The results of the study "show that across the world, religious belief is intuitively viewed as a necessary safeguard against the temptations of grossly immoral conduct," an international team wrote in the journal Nature Human Behaviour. And it revealed that "atheists are broadly perceived as potentially morally depraved and dangerous."

Participants were given a description of a fictional evildoer who tortured animals as a child, then grows up to become a teacher who murders and mutilates five homeless people.

Half of the group were asked how likely it was that the perpetrator was a religious believer, and the other half how likely that he was an atheist.

The team found that people were about twice as likely to assume that the serial killer was an atheist.

"It is striking that even atheists appear to hold the same intuitive anti-atheist bias," study co-author Will Gervais, a psychology professor at the University of Kentucky in Lexington, told AFP.
There are more details at the link. I'm not sure, though, why Gervais is surprised by this result. How many of the mass murderers in the U.S. were either atheists or Islamic terrorists? I would venture to guess that the number is close to 100%. Moreover, those who were not atheists or Muslims I would venture to guess are only nominal theists who at best hold very tenuous, inchoate views about God.

There are two different reasons, in my opinion, why perpetrators of mass evil, at least in this country, are likely to be either atheists or Muslims. In the latter case it's because the perpetrator is convinced, not unreasonably, that the religion to which he is devoted actually encourages the murders of infidels, apostates, Jews, and those who dishonor the family name.

In the former case the reason is not so much that the perpetrator lacks a belief in Divine punishment, although that may be part of it, but rather that an atheist perpetrator has no good reason for thinking that any deed he might perform is morally evil in the first place.

If atheism is true then we're all just highly evolved animals, and there's no moral evil among animals. When a cat kills a mouse, even if the killing is simply gratuitous and unrelated to acquiring food, it's not doing evil. It's just doing what cats do. So it is with human beings. When one man slays another he's just doing what humans have been doing to each other ever since Cain and Abel.

Morality, on atheism, is simply something humans have devised to help them live together in society and avoid constant conflict, but if someone violates society's moral conventions they're not doing something wrong in any ultimately meaningful sense.

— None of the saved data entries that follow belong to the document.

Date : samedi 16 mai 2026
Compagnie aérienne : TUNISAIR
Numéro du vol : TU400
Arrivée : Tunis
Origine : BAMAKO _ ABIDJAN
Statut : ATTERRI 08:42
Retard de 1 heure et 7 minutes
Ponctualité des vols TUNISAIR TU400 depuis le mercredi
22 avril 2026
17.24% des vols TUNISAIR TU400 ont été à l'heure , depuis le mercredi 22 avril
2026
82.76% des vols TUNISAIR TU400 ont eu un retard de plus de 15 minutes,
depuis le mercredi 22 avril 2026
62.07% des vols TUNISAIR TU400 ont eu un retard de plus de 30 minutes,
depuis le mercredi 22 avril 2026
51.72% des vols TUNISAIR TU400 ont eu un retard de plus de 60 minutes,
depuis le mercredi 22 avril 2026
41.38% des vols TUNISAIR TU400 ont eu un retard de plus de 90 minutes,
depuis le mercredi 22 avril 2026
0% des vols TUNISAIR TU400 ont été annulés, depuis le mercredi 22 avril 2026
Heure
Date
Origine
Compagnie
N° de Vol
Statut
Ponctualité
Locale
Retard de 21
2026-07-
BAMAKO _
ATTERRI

They're just doing something that other people don't like.

When we condemn a mass killer all we're doing is expressing our disapproval of what the killer did, sort of like when fans at a baseball game boo the umpire, but the umpire who makes a bad call hasn't done anything immoral and neither has the killer. For the killer's act to be immoral he must be accountable to a higher law and a higher judge than merely the laws and judges of human society.

Thus, the presumption that someone who does evil is likely to be an atheist is a perfectly rational surmise, and the study simply shows that reflective atheists, just like most others, recognize the fact.

A theist, if he's genuinely committed to his belief, knows that if he does a horrible deed he's doing something deeply and genuinely wrong and is betraying both the faith he professes to hold and the God he professes to love. When an atheist does something horrible he has no reason to think he's doing anything wrong or betraying anything at all.

Between the two, then, who is more likely to wreak evil upon others?